EXERCISE DIRECTIONS → For the word "Entrada", determine how many lines of the entries below contain it, and give only that number.

** GIVEN DATA follows **

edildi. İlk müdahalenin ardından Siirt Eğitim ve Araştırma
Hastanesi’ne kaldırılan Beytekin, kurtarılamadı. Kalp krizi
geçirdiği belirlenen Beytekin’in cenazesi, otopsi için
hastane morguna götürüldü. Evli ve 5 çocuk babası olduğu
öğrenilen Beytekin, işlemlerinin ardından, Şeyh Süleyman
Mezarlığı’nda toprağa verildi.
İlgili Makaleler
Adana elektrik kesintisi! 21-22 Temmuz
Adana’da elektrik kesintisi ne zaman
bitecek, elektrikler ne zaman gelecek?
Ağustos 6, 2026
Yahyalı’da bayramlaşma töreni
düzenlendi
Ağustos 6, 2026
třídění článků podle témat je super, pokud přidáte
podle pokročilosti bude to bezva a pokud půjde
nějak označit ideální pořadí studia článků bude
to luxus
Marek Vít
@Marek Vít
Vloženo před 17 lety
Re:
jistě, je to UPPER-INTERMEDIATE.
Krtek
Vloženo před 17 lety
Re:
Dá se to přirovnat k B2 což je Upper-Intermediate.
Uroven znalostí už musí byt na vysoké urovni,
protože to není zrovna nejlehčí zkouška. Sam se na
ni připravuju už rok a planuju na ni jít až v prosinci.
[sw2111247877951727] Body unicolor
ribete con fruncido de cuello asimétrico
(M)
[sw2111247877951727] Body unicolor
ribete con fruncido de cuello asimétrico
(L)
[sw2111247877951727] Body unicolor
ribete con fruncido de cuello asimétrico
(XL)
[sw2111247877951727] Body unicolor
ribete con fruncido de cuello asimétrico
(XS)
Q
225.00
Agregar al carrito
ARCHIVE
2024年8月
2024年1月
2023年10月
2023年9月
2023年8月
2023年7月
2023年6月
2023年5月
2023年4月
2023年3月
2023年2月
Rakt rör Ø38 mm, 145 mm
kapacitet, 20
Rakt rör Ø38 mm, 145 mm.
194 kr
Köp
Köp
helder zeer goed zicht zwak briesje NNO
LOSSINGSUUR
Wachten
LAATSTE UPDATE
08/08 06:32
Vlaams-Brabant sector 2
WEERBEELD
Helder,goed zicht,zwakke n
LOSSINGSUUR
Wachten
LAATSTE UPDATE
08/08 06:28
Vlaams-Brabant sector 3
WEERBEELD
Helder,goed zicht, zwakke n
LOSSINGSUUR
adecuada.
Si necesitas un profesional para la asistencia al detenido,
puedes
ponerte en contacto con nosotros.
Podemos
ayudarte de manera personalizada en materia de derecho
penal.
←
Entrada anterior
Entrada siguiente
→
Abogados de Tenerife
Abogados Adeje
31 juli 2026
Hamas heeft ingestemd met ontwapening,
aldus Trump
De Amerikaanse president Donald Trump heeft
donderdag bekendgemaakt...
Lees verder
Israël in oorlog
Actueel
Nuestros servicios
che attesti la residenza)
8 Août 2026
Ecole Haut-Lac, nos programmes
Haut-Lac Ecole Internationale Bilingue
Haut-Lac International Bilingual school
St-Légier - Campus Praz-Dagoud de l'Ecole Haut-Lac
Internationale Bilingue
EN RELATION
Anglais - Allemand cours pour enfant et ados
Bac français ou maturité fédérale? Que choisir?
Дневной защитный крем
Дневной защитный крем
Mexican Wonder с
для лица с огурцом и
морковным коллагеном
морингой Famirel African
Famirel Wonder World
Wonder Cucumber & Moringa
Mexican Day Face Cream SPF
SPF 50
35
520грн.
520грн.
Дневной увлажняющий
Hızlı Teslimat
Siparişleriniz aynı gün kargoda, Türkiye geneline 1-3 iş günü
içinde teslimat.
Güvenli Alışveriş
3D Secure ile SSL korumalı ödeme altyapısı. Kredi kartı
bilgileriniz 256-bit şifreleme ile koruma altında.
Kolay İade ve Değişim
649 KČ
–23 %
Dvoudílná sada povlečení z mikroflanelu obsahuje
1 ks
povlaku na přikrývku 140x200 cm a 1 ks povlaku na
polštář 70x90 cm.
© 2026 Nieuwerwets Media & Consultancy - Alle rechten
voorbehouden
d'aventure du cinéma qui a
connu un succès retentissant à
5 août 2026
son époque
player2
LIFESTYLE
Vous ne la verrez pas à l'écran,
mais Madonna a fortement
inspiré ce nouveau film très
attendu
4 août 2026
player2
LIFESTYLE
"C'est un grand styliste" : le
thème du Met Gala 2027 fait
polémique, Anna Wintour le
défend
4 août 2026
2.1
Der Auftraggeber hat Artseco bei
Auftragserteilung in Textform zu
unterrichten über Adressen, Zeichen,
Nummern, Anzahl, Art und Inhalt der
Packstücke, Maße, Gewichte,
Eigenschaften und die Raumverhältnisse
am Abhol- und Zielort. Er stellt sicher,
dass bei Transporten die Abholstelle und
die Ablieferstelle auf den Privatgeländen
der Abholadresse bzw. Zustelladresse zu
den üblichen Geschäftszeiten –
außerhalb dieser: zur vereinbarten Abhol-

** End of GIVEN DATA **

WRITTEN RESPONSE → 2